According to a new study, muscle relaxant medications are largely ineffective for treating lower back pain, despite their widespread use.
The study’s findings have been published in the journal ‘The BMJ’. The study’s findings indicated that muscle relaxants may temporarily alleviate pain, but the effect is too small to be considered clinically significant, and there is an increased risk of adverse effects.
The researchers stressed that the evidence is inconclusive and that large trials are urgently needed to dispel doubts about the use of these drugs for back pain.
Lower back pain is a major public health problem worldwide, and muscle relaxants (a broad class of medications that includes non-benzodiazepine antispasmodics and antispasmodics) are a frequently prescribed treatment.
For example, in 2020, prescriptions in England will exceed 1.3 million, while prescriptions in the United States will exceed 30 million. Nonetheless, clinical practise guidelines worldwide make contradictory recommendations regarding their use.
To address this, researchers in Australia examined the effectiveness, acceptability, and safety of muscle relaxants in adults with non-specific low back pain when compared to placebo, usual care, or no treatment.
They reviewed and analysed evidence from 31 randomised controlled trials involving over 6,500 participants that were published between February 2016 and February 2021.
Although the trials were of varying quality, the researchers were able to grade the evidence’s certainty using the widely accepted GRADE system.
They defined the smallest clinically significant effect as a difference of at least 10 points on a 0-to-100-point scale between pain and disability – a threshold used in previous low back pain studies.
Very low certainty evidence indicated that non-benzodiazepine antispasmodic drugs may reduce pain intensity in patients with acute low back pain by two weeks or less when compared to controls.
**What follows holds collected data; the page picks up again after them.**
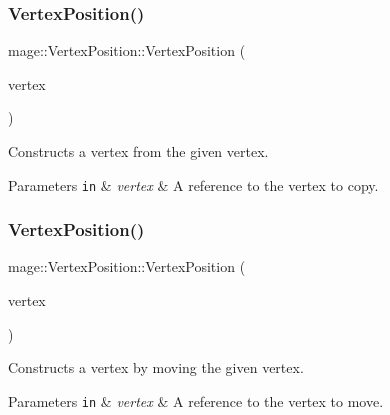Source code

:\subsubsection{\texorpdfstring{Vertex\+Position()}{VertexPosition()}\hspace{0.1cm}{\footnotesize\ttfamily [3/4]}}
{\footnotesize\ttfamily mage\+::\+Vertex\+Position\+::\+Vertex\+Position (\begin{DoxyParamCaption}\item[{const \hyperlink{structmage_1_1_vertex_position}{Vertex\+Position} \&}]{vertex }\end{DoxyParamCaption})\hspace{0.3cm}{\ttfamily [default]}}

Constructs a vertex from the given vertex.


\begin{DoxyParams}[1]{Parameters}
\mbox{\tt in}  & {\em vertex} & A reference to the vertex to copy. \\
\hline
\end{DoxyParams}
\hypertarget{structmage_1_1_vertex_position_ae00cb7667e411fefa4052b80a47ccfff}{}\label{structmage_1_1_vertex_position_ae00cb7667e411fefa4052b80a47ccfff} 
\subsubsection{\texorpdfstring{Vertex\+Position()}{VertexPosition()}\hspace{0.1cm}{\footnotesize\ttfamily [4/4]}}
{\footnotesize\ttfamily mage\+::\+Vertex\+Position\+::\+Vertex\+Position (\begin{DoxyParamCaption}\item[{\hyperlink{structmage_1_1_vertex_position}{Vertex\+Position} \&\&}]{vertex }\end{DoxyParamCaption})\hspace{0.3cm}{\ttfamily [default]}}

Constructs a vertex by moving the given vertex.


\begin{DoxyParams}[1]{Parameters}
\mbox{\tt in}  & {\em vertex} & A reference to the vertex to move. \\
\hline
\end{DoxyParams}
\hypertarget{structmage_1_1_vertex_position_ae78ac5fd76f3217ec72435beaa34ed6e}{}\label{structmage_1_1_vertex_position_ae78ac5fd76f3217ec72435beaa34ed6e}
However, this effect is small – less than 8 points on a 0-100-point scale – and falls short of commonly accepted clinically meaningful thresholds.
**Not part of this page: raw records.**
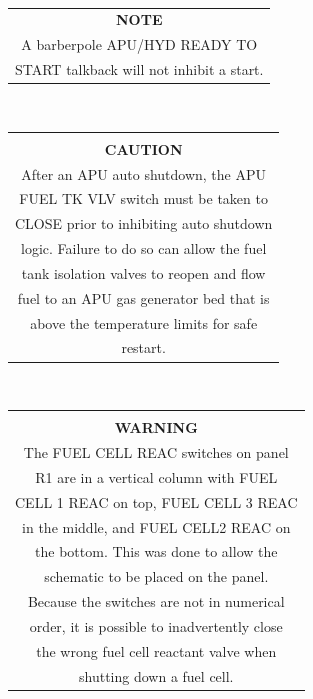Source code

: \documentclass[13pt, letter,final]{article}
\begin{document}
\begin{multicols}{2}
\\
\begin{tabular}{c}
	\bfseries NOTE\\[0.3cm] A barberpole APU/HYD READY TO\\ START talkback will not inhibit a start.
\end{tabular}
\\[0.5cm]
\begin{tabular}{|c|}
	\hline
	\\[0.1cm]
	\bfseries CAUTION\\[0.3cm] After an APU auto shutdown, the APU\\ FUEL TK VLV switch must be taken to\\ CLOSE prior to inhibiting auto shutdown\\ logic. Failure to do so can allow the fuel\\ tank isolation valves to reopen and flow\\ fuel to an APU gas generator bed that is\\ above the temperature limits for safe\\ restart.\\
	\hline
\end{tabular}
\\[0.5cm]
\begin{tabular}{||c||}
	\hline \hline\\
	\bfseries WARNING\\[0.3cm] The FUEL CELL REAC switches on panel\\ R1 are in a vertical column with FUEL\\ CELL 1 REAC on top, FUEL CELL 3 REAC\\ in the middle, and FUEL CELL2 REAC on\\ the bottom. This was done to allow the\\ schematic to be placed on the panel.\\ Because the switches are not in numerical\\ order, it is possible to inadvertently close\\ the wrong fuel cell reactant valve when\\ shutting down a fuel cell.\\
	\hline \hline
\end{tabular}
\\
\end{multicols}

\newpage
\tableofcontents
\newpage
\end{document}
Non-benzodiazepine antispasmodics had little to no effect on pain intensity at 3-13 weeks or on disability at all follow-up time points.
Additionally, evidence of low and very low certainty indicated that non-benzodiazepine antispasmodics may increase the risk of adverse events (most frequently, dizziness, drowsiness, headache, and nausea) and have little to no effect on treatment discontinuation when compared to controls.
No trials have been conducted to determine the long-term effects of muscle relaxants.
Although the researchers based their analysis on the best available trial evidence, they acknowledged some limitations and stated that the modest overall effect may still mean that some, but not all, individuals benefit.
They did emphasise, however, that the evidence’s low to very low certainty precludes making any firm recommendations.
“We would encourage clinicians to discuss the uncertainty surrounding the efficacy and safety of muscle relaxants with patients, educating them about the possibility of a worthwhile benefit in pain reduction but an increased risk of experiencing a non-serious adverse event,” they wrote.
“Importantly needed are large, high-quality, placebo-controlled trials to resolve uncertainties about the efficacy and safety of muscle relaxants for low back pain,” they concluded.